2009年02月07日 | SF小説ハートマン
激しい振動が宇宙船全体を襲った。
まず数回瞬いた後照明が消えオレンジ色の非常灯が辛うじて視界を確保した。

宇宙(ひろし)はすぐにシートにしがみつき、無接点に改良されたバイオリストコンピュータを肘掛けに置いた。宇宙の頭脳が宇宙船のホストコンピュータとリンクし共同作業を開始する。
バイオリストコンピュータはデータプール部分をのぞけばホストコンピュータを凌ぐスピードと分析力を持っている。宇宙(ひろし)の脳そのものなのだから。

激しい揺れは宇宙線によるものでもなければ流星群によるものでもなかった。原因は照射されている作為的に作られた牽引ビームで、この宇宙船を捕らえてどこかに引っ張っていこうとするものらしかった。

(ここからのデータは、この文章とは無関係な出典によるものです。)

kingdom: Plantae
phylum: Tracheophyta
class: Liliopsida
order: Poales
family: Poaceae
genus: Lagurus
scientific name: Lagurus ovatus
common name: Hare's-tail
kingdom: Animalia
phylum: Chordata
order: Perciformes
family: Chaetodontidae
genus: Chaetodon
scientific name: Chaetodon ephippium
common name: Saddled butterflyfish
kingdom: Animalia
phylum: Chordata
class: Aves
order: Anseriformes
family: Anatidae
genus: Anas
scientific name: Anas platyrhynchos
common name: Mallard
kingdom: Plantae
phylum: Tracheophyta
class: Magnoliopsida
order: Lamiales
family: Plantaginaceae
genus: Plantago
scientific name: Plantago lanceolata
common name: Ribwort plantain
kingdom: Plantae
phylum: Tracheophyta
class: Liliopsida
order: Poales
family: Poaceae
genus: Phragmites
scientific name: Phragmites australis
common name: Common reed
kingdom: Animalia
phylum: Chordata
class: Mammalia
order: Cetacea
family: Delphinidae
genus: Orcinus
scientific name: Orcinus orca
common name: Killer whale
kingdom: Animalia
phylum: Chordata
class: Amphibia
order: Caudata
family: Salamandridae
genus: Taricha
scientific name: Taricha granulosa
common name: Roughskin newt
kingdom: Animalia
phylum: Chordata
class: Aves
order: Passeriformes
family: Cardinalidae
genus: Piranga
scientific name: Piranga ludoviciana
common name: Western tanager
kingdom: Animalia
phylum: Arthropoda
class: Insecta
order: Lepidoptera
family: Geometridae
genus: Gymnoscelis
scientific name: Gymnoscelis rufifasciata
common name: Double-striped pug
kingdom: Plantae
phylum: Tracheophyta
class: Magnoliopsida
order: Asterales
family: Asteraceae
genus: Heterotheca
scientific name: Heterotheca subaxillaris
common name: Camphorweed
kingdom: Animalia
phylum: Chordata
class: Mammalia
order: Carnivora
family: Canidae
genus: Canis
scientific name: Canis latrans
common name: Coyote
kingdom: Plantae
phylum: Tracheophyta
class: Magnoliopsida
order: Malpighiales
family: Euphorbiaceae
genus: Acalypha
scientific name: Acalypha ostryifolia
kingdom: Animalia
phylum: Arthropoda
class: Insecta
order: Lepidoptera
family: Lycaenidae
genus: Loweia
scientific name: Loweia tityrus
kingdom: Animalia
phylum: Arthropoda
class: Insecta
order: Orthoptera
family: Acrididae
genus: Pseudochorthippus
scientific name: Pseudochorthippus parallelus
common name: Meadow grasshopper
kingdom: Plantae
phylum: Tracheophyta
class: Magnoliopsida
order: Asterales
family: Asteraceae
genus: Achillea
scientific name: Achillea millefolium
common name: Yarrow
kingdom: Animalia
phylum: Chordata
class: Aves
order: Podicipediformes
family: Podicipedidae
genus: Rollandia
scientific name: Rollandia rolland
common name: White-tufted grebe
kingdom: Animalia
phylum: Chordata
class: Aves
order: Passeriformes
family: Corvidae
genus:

船の制御コンピュータは自由を取り戻そうと強力な衝撃波を作り出しビームを断ち切ろうとプロトンコンデンサーに蓄積したエネルギーを外殻から放出する事を繰り返している。
小惑星くらいなら粉々に砕いてはじき飛ばしてしまうほどのエネルギーが繰り返し放出されているその様は、少し離れてみると宇宙船自体が爆発しているように見えるかも知れない。

激しい揺れはそのためだったのだ。

しかしPX星の方向から向かってくるそのビームは恐ろしく圧倒的な力で宇宙船を捕らえもがく宇宙船をあざ笑うかのように引き寄せていった。

それは巨大なタコがその吸盤に獲物を吸い付け、ゆっくりと口に運ぶ様子に似ていた。